2022-12-14T15:31:23Z

Flowers, pins and other items are placed on the Sandy Hook Permanent Memorial to mark the 10th anniversary of the shooting at Sandy Hook Elementary School in Newtown, Connecticut, U.S., December 14, 2022. REUTERS/Michelle McLoughlin

U.S. President Joe Biden marked 10 years since the massacre at Sandy Hook Elementary School in Connecticut on Wednesday by saying Americans should have “societal guilt” for failing to address gun violence appropriately in the decade since.

The rampage at the school on Dec. 14, 2012 – when a heavily armed gunman killed 20 young children and six educators – shocked the country and has been followed by an epidemic of mass shootings.

“We should have societal guilt for taking too long to deal with this problem. We have a moral obligation to pass and enforce laws that can prevent these things from happening again,” Biden said in a statement.

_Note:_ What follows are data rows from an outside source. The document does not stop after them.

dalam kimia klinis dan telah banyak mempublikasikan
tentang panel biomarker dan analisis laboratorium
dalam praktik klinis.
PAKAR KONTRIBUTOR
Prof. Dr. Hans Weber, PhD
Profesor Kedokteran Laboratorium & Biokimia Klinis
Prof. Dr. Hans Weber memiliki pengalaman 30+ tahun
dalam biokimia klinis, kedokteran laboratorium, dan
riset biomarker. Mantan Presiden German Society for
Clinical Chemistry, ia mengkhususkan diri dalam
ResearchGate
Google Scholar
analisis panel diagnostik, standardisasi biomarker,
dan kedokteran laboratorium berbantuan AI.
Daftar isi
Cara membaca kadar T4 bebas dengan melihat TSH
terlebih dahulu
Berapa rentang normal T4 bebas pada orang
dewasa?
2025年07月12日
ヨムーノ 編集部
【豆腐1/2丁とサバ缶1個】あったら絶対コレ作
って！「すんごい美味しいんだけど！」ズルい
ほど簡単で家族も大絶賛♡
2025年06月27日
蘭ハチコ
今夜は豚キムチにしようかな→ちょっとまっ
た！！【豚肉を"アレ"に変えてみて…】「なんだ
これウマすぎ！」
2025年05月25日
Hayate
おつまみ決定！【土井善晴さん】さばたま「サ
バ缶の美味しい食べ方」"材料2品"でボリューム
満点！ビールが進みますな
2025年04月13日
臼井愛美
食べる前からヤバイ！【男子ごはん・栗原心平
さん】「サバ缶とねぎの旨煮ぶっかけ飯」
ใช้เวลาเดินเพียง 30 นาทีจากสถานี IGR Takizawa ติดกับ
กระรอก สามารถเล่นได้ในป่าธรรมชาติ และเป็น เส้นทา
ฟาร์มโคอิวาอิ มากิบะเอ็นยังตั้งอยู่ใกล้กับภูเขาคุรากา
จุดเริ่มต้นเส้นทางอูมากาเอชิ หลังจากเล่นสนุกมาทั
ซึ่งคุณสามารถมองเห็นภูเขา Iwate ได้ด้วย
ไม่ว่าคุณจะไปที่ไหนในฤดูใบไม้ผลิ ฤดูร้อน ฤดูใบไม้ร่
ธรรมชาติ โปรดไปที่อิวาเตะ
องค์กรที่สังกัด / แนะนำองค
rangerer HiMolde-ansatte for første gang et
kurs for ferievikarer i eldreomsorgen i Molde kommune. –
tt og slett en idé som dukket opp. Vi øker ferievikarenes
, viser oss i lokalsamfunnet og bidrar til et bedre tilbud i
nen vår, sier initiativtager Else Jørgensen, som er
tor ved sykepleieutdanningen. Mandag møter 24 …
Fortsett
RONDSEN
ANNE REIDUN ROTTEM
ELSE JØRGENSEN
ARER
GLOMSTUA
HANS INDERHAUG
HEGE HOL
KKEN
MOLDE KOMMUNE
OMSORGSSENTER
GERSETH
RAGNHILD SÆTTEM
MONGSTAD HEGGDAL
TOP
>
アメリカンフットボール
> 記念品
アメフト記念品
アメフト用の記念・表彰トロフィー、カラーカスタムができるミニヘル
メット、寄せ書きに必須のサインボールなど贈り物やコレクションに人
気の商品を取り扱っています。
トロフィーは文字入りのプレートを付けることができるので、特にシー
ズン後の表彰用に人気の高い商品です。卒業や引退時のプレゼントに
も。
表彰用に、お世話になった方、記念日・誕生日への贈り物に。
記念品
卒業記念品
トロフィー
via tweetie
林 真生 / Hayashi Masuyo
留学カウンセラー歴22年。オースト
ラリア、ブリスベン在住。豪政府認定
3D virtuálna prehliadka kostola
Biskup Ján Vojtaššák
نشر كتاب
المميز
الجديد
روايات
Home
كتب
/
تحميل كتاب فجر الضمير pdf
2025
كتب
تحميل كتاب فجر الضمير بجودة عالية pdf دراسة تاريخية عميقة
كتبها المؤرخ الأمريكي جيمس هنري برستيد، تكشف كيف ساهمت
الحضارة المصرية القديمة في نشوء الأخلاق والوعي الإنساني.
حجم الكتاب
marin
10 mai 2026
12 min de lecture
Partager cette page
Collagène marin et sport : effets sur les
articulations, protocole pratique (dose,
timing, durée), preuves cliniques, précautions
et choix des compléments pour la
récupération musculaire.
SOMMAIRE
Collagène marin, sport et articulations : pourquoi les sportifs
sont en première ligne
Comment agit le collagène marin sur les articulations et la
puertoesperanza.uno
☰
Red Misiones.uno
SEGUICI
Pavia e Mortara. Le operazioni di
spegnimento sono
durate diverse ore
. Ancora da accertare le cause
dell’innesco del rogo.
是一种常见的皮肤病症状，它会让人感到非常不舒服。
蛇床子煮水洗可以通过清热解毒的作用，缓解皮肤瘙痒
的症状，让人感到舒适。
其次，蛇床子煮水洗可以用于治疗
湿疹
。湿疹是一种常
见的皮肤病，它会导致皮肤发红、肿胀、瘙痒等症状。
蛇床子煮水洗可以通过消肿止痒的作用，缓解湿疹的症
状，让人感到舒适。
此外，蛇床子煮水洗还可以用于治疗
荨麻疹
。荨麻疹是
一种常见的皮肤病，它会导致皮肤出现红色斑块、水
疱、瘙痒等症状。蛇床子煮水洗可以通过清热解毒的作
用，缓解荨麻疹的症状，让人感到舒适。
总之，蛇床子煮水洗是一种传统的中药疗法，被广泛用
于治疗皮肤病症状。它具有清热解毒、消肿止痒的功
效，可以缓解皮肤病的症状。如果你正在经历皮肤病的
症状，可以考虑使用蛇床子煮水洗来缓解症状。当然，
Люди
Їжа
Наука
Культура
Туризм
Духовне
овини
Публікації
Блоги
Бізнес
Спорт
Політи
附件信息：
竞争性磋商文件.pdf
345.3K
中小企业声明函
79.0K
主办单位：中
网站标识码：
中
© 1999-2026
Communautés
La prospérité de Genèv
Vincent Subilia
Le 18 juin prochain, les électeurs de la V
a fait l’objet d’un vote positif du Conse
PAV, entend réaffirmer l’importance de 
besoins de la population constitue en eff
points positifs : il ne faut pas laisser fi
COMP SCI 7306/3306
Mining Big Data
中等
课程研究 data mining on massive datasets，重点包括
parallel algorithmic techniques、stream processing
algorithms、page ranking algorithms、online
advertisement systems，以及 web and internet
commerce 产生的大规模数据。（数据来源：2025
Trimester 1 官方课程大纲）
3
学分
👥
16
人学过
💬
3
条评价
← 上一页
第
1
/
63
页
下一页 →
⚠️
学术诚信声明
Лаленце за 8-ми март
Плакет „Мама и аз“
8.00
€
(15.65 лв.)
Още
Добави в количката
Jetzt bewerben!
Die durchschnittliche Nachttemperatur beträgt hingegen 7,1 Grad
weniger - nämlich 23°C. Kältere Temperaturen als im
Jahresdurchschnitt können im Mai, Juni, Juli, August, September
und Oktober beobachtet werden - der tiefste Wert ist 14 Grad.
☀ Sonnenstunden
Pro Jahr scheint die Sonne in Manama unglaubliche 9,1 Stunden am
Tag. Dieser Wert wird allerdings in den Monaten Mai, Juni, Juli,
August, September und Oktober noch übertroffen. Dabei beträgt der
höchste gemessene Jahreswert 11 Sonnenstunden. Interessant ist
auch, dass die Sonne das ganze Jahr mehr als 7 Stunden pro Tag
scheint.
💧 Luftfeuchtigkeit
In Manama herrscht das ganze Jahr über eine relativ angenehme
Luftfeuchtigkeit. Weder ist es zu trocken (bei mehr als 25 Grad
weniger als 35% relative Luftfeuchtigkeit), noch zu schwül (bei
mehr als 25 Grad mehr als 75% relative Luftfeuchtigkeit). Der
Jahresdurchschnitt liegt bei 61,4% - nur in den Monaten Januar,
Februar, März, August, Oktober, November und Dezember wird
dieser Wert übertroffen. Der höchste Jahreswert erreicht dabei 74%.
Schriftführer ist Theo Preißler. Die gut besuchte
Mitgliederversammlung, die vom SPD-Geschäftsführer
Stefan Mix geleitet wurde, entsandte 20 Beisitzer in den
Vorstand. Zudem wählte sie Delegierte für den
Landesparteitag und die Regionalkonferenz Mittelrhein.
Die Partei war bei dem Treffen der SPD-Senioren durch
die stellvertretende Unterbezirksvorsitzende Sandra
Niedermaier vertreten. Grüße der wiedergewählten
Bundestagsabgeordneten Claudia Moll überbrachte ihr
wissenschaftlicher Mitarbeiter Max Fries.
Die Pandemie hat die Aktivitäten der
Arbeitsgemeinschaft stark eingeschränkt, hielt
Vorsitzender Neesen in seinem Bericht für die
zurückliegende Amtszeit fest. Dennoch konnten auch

“We owe it to the courageous, young survivors and to the families who lost part of their soul 10 years ago to turn their pain into purpose,” he said.

The Democratic president has renewed vows to secure a new ban on assault weapons in the United States and has turned up the heat on lawmakers to pass legislation before his party loses control of the U.S. House of Representatives next month.

In his statement, Biden noted that in June he signed into law a bipartisan bill that includes provisions intended to help states keep guns out of the hands of those deemed to be a danger to themselves or others.

“Still, we must do more. I am determined to ban assault weapons and high-capacity magazines like those used at Sandy Hook and countless other mass shootings in America,” he said.

“Enough is enough. Our obligation is clear. We must eliminate these weapons that have no purpose other than to kill people in large numbers,” Biden said. “It is within our power to do this – for the sake of not only the lives of the innocents lost, but for the survivors who still hope.”

Democratic former President Barack Obama, who was in the White House when the Sandy Hook massacre took place, said in a statement that he considered that day “the single darkest day of my presidency,” but that more recently, “I’ve sensed that slowly, steadily, the tide is turning; that real change is possible. And I feel that way in no small part because of the families of Sandy Hook Elementary.”